The 66-year-old “Today” co-host called the diagnosis a “good news-bad news” situation, explaining that the cancer was detected early, but that it’s also “a little aggressive.”
“I’m going to be taking some time off to take care of this,” Roker said on Friday’s segment. He later said that he wanted to publicly share his diagnosis to bring awareness to the rates of prostate cancer — a cancer that occurs in the prostate in men — and how it particularly affects Black men.
“It’s a little more common than people I think realize, and so I just decided that I wanted to go public with this because 1 in 9 men are going to be diagnosed with prostate cancer in their lifetime,” he said. “But for African-American men that number is 1 in 7 and is more deadly.”
“If you detect it early, this is a really treatable disease, and it’s why I wanted to take you along my journey so we can all learn together, how to educate and protect the men in our lives,” Roker said.

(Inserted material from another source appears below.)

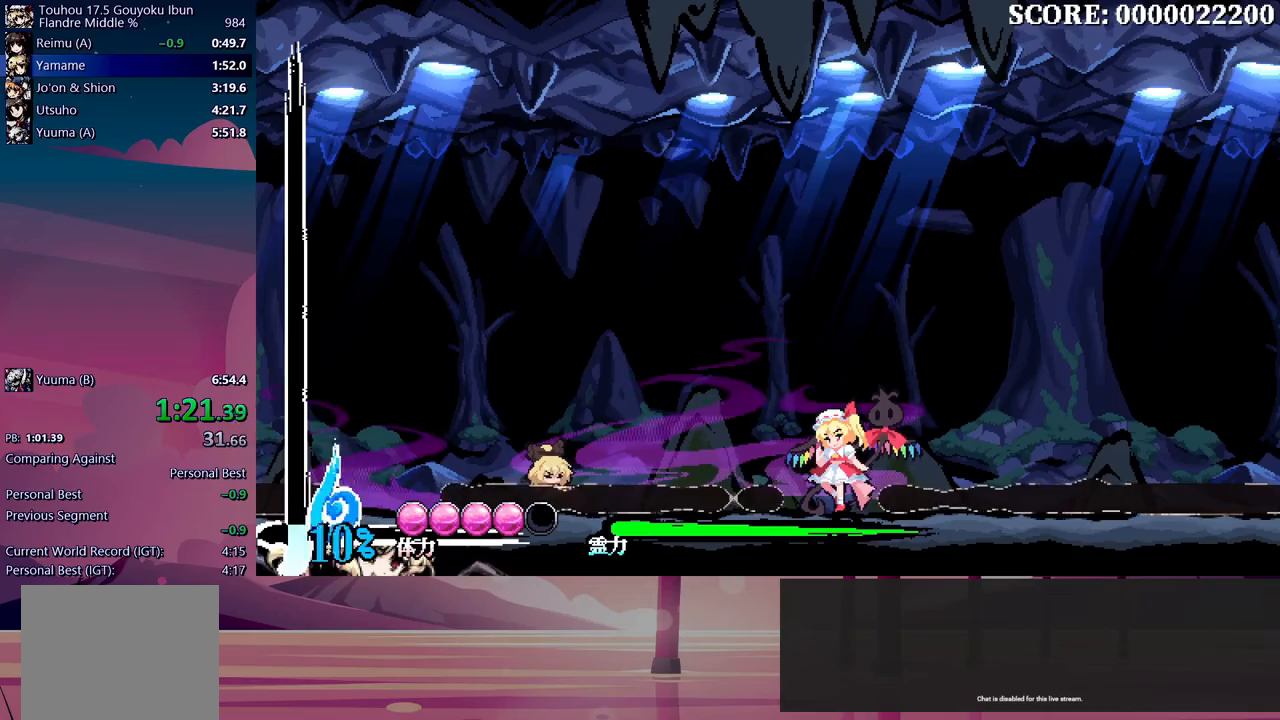
{"buttons": ["DPAD_UP", "DPAD_RIGHT"], "events": []}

Research has shown that Black men have higher incidences of prostate cancer. A 2019 study revealed that they were also twice as likely to die from low-grade prostate cancer than men of other races, though the risk was still small, according to the National Cancer Institute.
Roker, who’s married to ABC News correspondent Deborah Roberts, shared later in the segment that he learned about his diagnosis on Sept. 29.
“Deborah has been my fiercest advocate, even as this began with just a routine physical,” Roker said.
The “Today” weather forecaster said that he found out about his diagnosis after his doctor discovered he had an elevated PSA level in his bloodwork.
The Centers for Disease Control and Prevention notes that the levels of the PSA (prostate specific antigen) “can be higher in men who have prostate cancer.”
“Because many factors can affect PSA levels, your doctor is the best person to interpret your PSA test results,” the CDC states. “If the PSA test is abnormal, your doctor may recommend a biopsy to find out if you have prostate cancer.”
Roker has long advocated for awareness on prostate health and the importance of early detection for cancer. He notably documented his experience getting a prostate exam on “Today” in 2013.
“I don’t want people thinking, ‘Oh, poor Al,’ because I’m going to be OK,” Roker said in the segment.